Work to complete
[A] Answer these questions about the post on Borderline Personality Disorder, one line each:
(i) How old was the writer on first seeing the term in a chart?
(ii) What reason did the psychologist give for the diagnosis not being definite?
(iii) What three things does the post say people with the disorder resort to?
[B] Summarize the post on Borderline Personality Disorder in two sentences.
[C] Pick up the post on Borderline Personality Disorder after its final sentence and continue it.

Text
• • • •

Welcome to my weekly A-Z of Mental Illness. Each week I will be writing about a mental health topic that correlates with a letter of the alphabet. I have a few people doing guest posts along the way as well, just so you don’t have to listen to me drone on every week. I hope that through this alphabet of Mental Illness I will be able to spread a bit more awareness.
B is for Borderline. The first time that I had heard of Borderline Personality Disorder was when I was 15 and glancing through my chart while waiting for a doctors appointment. I lived in a small town and occasionally the receptionist would give the patients their charts to take into the dr with them. This was also before a computerised system. After I finished my Dr’s appointment, I did the only thing you do when you see a word you don’t know, I goggled it.
It didn’t look ‘nice’ and certainly did not paint a good picture for my future. Upon questioning my psychologist about, she said that it was not a definite diagnosis because of my age. Most Psychiatrists do not like to label children with psychiatric disorders in case it is simply a normal part of their development. A lot of the traits displayed by a borderline are very similar to a normal bratty teenager, because, well, a borderline is often caught in a time warp.
Borderlines have often experienced some kind of abuse, which can make them revert to child like coping mechanisms. Emotion regulation is a big issue for people with borderline, or rather lack of. Everyone, at some stage in their life, has trouble with regulating their emotions. The difference with a person who has Borderline Personality Disorder is that they have never been taught or had the support to develop coping skills for these emotions. In turn they then resort to risky behaviour, manipulation and self harm.

• • • •

Dataset
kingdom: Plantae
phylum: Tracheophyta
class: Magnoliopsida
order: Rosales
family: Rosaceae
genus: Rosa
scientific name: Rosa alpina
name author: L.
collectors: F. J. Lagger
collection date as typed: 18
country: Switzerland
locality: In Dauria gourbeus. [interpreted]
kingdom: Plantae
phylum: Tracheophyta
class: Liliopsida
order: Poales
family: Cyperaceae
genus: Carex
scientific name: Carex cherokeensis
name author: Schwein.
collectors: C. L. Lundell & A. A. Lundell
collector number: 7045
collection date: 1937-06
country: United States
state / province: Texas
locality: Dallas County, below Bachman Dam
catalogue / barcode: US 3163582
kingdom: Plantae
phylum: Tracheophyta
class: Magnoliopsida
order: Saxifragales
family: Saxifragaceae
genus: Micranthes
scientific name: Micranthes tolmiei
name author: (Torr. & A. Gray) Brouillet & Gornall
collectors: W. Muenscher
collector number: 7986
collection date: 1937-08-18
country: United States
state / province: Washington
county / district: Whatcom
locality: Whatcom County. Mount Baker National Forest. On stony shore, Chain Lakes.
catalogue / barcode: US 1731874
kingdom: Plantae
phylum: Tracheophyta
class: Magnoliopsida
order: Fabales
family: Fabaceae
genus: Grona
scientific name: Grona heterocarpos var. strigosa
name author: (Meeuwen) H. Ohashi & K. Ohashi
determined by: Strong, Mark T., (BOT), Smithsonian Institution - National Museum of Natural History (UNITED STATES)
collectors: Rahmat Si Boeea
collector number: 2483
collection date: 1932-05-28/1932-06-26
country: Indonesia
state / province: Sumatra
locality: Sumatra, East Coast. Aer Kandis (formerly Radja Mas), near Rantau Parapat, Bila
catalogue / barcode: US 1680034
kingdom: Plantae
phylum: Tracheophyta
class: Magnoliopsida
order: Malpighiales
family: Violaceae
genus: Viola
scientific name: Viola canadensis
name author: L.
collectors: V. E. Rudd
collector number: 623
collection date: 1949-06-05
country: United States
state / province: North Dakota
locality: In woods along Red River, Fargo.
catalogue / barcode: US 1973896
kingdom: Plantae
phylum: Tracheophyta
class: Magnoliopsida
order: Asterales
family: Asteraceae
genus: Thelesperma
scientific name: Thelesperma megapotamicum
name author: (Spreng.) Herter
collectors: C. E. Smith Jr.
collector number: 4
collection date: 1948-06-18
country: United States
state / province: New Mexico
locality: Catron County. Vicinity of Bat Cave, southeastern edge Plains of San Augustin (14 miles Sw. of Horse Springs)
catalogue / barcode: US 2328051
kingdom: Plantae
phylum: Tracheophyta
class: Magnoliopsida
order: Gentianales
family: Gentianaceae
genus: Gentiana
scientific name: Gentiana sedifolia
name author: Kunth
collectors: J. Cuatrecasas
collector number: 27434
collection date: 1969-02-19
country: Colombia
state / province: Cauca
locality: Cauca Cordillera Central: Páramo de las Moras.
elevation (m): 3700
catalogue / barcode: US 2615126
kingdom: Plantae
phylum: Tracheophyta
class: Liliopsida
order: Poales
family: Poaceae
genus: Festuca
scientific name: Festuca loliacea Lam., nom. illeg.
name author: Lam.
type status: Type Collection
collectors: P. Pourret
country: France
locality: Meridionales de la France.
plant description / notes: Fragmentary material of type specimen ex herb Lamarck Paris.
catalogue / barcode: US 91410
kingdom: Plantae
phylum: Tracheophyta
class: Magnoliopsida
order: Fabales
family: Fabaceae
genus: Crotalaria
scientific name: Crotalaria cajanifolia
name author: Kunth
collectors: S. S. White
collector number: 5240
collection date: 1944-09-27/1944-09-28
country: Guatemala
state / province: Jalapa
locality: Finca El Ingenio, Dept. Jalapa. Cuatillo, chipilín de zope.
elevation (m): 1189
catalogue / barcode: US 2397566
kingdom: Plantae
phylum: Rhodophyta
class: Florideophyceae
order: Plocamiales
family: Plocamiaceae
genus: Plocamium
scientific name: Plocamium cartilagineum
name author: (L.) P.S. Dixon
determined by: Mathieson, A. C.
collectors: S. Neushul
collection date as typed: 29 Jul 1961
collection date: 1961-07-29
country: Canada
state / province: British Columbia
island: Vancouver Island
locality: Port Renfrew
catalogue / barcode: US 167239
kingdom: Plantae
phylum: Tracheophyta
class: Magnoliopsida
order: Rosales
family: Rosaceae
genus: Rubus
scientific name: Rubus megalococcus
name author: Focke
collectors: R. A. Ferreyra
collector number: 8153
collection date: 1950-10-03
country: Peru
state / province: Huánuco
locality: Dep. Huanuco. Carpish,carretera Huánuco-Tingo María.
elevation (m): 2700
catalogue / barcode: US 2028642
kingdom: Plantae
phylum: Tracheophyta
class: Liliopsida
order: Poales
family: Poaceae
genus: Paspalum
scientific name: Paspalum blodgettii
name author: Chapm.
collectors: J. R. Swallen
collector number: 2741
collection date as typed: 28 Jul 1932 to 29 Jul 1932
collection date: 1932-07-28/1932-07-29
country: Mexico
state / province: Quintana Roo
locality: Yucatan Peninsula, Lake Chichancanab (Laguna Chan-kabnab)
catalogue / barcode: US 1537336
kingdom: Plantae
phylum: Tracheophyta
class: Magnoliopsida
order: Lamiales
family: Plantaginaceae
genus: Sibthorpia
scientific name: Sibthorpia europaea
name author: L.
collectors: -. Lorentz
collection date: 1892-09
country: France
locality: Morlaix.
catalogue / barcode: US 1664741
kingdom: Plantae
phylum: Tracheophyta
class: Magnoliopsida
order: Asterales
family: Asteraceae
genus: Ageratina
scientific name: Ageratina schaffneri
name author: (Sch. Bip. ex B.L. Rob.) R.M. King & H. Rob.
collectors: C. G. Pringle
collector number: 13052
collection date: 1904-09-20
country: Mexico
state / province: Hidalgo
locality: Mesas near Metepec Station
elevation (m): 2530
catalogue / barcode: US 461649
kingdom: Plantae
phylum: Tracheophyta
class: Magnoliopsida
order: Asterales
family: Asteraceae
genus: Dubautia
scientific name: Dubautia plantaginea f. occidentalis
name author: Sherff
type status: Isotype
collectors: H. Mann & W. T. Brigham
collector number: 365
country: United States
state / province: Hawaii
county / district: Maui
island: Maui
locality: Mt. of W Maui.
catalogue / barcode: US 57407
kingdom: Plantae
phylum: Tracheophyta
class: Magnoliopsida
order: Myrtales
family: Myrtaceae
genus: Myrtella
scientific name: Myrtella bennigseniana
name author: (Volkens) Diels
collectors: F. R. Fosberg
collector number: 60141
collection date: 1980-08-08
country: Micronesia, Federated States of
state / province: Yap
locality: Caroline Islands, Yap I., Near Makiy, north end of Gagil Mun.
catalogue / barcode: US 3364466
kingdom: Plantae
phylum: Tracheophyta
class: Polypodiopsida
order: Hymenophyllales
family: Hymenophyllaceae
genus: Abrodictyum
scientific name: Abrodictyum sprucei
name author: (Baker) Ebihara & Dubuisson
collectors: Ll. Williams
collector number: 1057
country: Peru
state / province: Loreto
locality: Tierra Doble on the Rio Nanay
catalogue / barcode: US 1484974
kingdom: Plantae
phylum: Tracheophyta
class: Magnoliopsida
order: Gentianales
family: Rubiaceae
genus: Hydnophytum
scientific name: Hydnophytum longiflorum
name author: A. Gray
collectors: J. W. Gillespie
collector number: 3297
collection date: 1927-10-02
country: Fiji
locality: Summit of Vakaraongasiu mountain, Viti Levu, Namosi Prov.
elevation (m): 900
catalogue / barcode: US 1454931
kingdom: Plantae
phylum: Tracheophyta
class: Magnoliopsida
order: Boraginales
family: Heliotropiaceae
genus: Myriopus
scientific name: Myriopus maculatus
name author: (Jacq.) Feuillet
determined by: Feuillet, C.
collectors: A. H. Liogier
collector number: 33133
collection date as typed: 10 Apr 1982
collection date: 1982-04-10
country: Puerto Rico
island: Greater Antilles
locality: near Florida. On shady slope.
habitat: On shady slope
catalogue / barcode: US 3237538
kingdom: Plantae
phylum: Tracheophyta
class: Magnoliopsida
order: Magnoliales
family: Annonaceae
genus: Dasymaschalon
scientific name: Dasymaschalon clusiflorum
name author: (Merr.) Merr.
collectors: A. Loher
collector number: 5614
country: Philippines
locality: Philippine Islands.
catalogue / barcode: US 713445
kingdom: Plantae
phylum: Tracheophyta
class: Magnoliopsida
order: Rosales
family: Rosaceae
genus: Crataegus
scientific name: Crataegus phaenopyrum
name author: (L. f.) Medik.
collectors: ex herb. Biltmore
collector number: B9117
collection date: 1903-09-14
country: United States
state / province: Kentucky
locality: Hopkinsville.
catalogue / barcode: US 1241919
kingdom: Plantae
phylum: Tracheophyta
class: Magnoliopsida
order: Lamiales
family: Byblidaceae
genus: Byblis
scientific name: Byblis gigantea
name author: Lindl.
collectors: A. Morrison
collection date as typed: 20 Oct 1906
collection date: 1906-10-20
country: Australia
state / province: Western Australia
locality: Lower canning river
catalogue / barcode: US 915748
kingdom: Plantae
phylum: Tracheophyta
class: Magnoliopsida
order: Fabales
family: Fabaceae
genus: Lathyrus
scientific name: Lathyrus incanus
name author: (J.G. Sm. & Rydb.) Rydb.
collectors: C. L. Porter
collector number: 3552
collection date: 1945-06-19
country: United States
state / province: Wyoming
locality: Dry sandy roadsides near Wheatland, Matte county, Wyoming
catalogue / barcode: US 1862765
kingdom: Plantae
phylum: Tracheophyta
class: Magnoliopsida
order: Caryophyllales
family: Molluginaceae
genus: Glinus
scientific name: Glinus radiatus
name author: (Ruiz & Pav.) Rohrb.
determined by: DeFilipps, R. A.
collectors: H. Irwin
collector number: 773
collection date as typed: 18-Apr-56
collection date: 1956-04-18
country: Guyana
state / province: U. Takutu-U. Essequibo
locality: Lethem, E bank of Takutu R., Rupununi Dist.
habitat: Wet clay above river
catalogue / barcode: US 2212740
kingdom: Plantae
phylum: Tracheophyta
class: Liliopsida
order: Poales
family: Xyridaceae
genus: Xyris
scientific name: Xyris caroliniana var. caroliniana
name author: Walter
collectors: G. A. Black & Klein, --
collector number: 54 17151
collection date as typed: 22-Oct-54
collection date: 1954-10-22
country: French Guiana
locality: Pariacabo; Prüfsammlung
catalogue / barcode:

• • • •

Answer set
[A]
(i) 15
(ii) The writer's age
(iii) Risky behavior, manipulation and self-harm

[B] The writer first saw the term Borderline Personality Disorder at 15 on a chart before a doctor's appointment, and a psychologist later said the diagnosis was not definite because of the writer's age. The post says people with the disorder have often experienced abuse and never learned coping skills for their emotions, so they resort to risky behavior, manipulation and self-harm.

[C]
Since I have started seeing a psychologist again, I have begun to question the Borderline Diagnosis. While I still struggle with self harm, I do not fit many of the other criteria. For more information click HERE As I get older, I have started to grow into myself more and do not face a lot of the same struggles that I did when I was first diagnosed officially at 18. I still struggle with a sense of self and emotion regulation but they are things that I am working on.
Up until a few years ago, Borderline was considered a mental health death sentence. Borderline Personality Disorder was a blight on the Mental Health system that was not able to be ‘fixed’. Now there is a therapy called Dialectal Behaviour Therapy which is proving successful in helping patients with Borderline. DBT combines aspects of Cognitive Behavioural Therapy with mindfulness. It is broken down into four components: Mindfulness Skills, Distress Tolerance Skills, Emotion Regulation and Interpersonal Effectiveness Skills. You can find more information on DBT HERE.